The former SDP activist and Downing Street adviser is a hate figure of the Labour left because of his radical views on public service reform.
However Adonis, also an ex-academic and newspaper columnist, remains a favourite of the prime minister who shares his belief in choice in schools provision and the extension of markets in the NHS.
Following his appointment to the Number 10 policy unit in 1998, Adonis became an increasingly influential behind the scenes figure, piloting plans for specialist schools and top-up university tuition fees through government.
A clash with then education secretary Estelle Morris was understood to be one of the reasons why she resigned from that post in 2002.

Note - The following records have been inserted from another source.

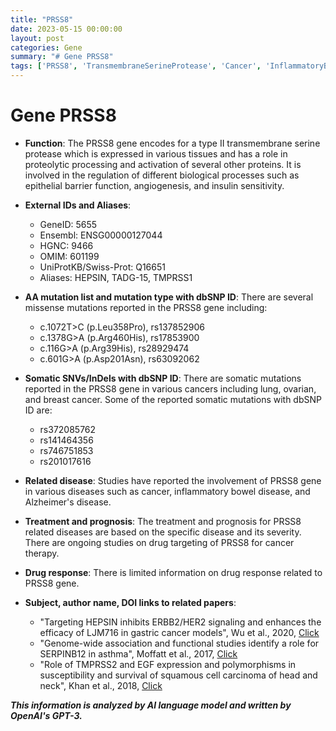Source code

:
 ```yaml
---
title: "PRSS8"
date: 2023-05-15 00:00:00
layout: post
categories: Gene
summary: "# Gene PRSS8"
tags: ['PRSS8', 'TransmembraneSerineProtease', 'Cancer', 'InflammatoryBowelDisease', 'DrugTargeting', 'SomaticMutations', 'ERBB2', 'Asthma']
---
```


# Gene PRSS8

- **Function**: The PRSS8 gene encodes for a type II transmembrane serine protease which is expressed in various tissues and has a role in proteolytic processing and activation of several other proteins. It is involved in the regulation of different biological processes such as epithelial barrier function, angiogenesis, and insulin sensitivity.

- **External IDs and Aliases**:
    - GeneID: 5655
    - Ensembl: ENSG00000127044
    - HGNC: 9466
    - OMIM: 601199
    - UniProtKB/Swiss-Prot: Q16651
    - Aliases: HEPSIN, TADG-15, TMPRSS1

- **AA mutation list and mutation type with dbSNP ID**: 
There are several missense mutations reported in the PRSS8 gene including:
    - c.1072T>C (p.Leu358Pro), rs137852906
    - c.1378G>A (p.Arg460His), rs17853900
    - c.116G>A (p.Arg39His), rs28929474
    - c.601G>A (p.Asp201Asn), rs63092062

- **Somatic SNVs/InDels with dbSNP ID**: 
There are somatic mutations reported in the PRSS8 gene in various cancers including lung, ovarian, and breast cancer. Some of the reported somatic mutations with dbSNP ID are:
    - rs372085762
    - rs141464356
    - rs746751853
    - rs201017616

- **Related disease**: Studies have reported the involvement of PRSS8 gene in various diseases such as cancer, inflammatory bowel disease, and Alzheimer's disease.

- **Treatment and prognosis**: The treatment and prognosis for PRSS8 related diseases are based on the specific disease and its severity. There are ongoing studies on drug targeting of PRSS8 for cancer therapy.

- **Drug response**: There is limited information on drug response related to PRSS8 gene.

- **Subject, author name, DOI links to related papers**:
    - "Targeting HEPSIN inhibits ERBB2/HER2 signaling and enhances the efficacy of LJM716 in gastric cancer models", Wu et al., 2020, [Click](https://doi.org/10.1038/s41467-020-17217-y)
    - "Genome-wide association and functional studies identify a role for SERPINB12 in asthma", Moffatt et al., 2017, [Click](https://doi.org/10.1371/journal.pmed.1002403)
    - "Role of TMPRSS2 and EGF expression and polymorphisms in susceptibility and survival of squamous cell carcinoma of head and neck", Khan et al., 2018, [Click](https://doi.org/10.1002/hed.25560)

**_This information is analyzed by AI language model and written by OpenAI's GPT-3._**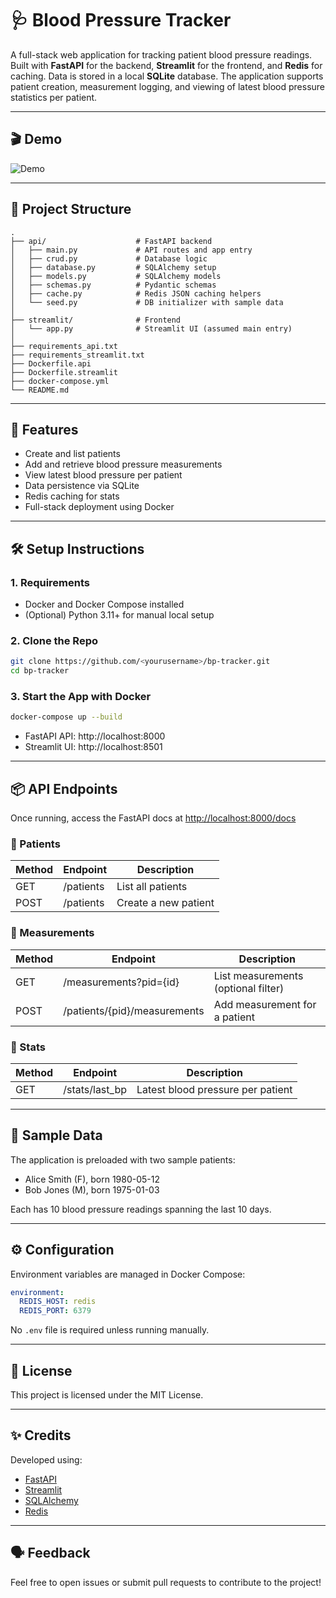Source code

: # 🩺 Blood Pressure Tracker

A full-stack web application for tracking patient blood pressure readings. Built with **FastAPI** for the backend, **Streamlit** for the frontend, and **Redis** for caching. Data is stored in a local **SQLite** database. The application supports patient creation, measurement logging, and viewing of latest blood pressure statistics per patient.

---

## 🎬 Demo

![Demo](assets/demo.gif)

---

## 🧩 Project Structure

```
.
├── api/                    # FastAPI backend
│   ├── main.py             # API routes and app entry
│   ├── crud.py             # Database logic
│   ├── database.py         # SQLAlchemy setup
│   ├── models.py           # SQLAlchemy models
│   ├── schemas.py          # Pydantic schemas
│   ├── cache.py            # Redis JSON caching helpers
│   └── seed.py             # DB initializer with sample data
│
├── streamlit/              # Frontend
│   └── app.py              # Streamlit UI (assumed main entry)
│
├── requirements_api.txt
├── requirements_streamlit.txt
├── Dockerfile.api
├── Dockerfile.streamlit
├── docker-compose.yml
└── README.md
```

---

## 🚀 Features

- Create and list patients
- Add and retrieve blood pressure measurements
- View latest blood pressure per patient
- Data persistence via SQLite
- Redis caching for stats
- Full-stack deployment using Docker

---

## 🛠️ Setup Instructions

### 1. Requirements

- Docker and Docker Compose installed
- (Optional) Python 3.11+ for manual local setup

### 2. Clone the Repo

```bash
git clone https://github.com/<yourusername>/bp-tracker.git
cd bp-tracker
```

### 3. Start the App with Docker

```bash
docker-compose up --build
```

- FastAPI API: http://localhost:8000
- Streamlit UI: http://localhost:8501

---

## 📦 API Endpoints

Once running, access the FastAPI docs at [http://localhost:8000/docs](http://localhost:8000/docs)

### 🔹 Patients

| Method | Endpoint  | Description          |
| ------ | --------- | -------------------- |
| GET    | /patients | List all patients    |
| POST   | /patients | Create a new patient |

### 🔹 Measurements

| Method | Endpoint                     | Description                         |
| ------ | ---------------------------- | ----------------------------------- |
| GET    | /measurements?pid={id}       | List measurements (optional filter) |
| POST   | /patients/{pid}/measurements | Add measurement for a patient       |

### 🔹 Stats

| Method | Endpoint       | Description                       |
| ------ | -------------- | --------------------------------- |
| GET    | /stats/last_bp | Latest blood pressure per patient |

---

## 🧪 Sample Data

The application is preloaded with two sample patients:

- Alice Smith (F), born 1980-05-12
- Bob Jones (M), born 1975-01-03

Each has 10 blood pressure readings spanning the last 10 days.

---

## ⚙️ Configuration

Environment variables are managed in Docker Compose:

```yaml
environment:
  REDIS_HOST: redis
  REDIS_PORT: 6379
```

No `.env` file is required unless running manually.

---

## 📄 License

This project is licensed under the MIT License.

---

## ✨ Credits

Developed using:

- [FastAPI](https://fastapi.tiangolo.com/)
- [Streamlit](https://streamlit.io/)
- [SQLAlchemy](https://www.sqlalchemy.org/)
- [Redis](https://redis.io/)

---

## 🗣️ Feedback

Feel free to open issues or submit pull requests to contribute to the project!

His position as the prime minister's lead adviser on public services has also led him to stray into health policy, pushing forward plans for foundation hospitals and greater consumer choice.
Following the surprise defeat of school standards minister Stephen Twigg in the Enfield Southgate seat last week, Blair was understood to be keen to fill the role with a fellow moderniser who would fulfil his third term ambitions.
Although he joins in a junior ministerial capacity, the move is sure to anger a broad range of backbench MPs while even education secretary Ruth Kelly was reported to have doubts about his potential appointment.
Supporters of Gordon Brown are suspicious of his views while those on the left will see it as evidence that Blair has failed to "listen and learn" as he claimed on his re-election.
Others also feel Adonis has shallow roots in the Labour Party, being close to, and the biographer of, the late Liberal Democrat Lord Jenkins.
His detractors refer to him as "more Andrew than Adonis" but his elevation to office could signal a determination within Blair to secure a radical legacy.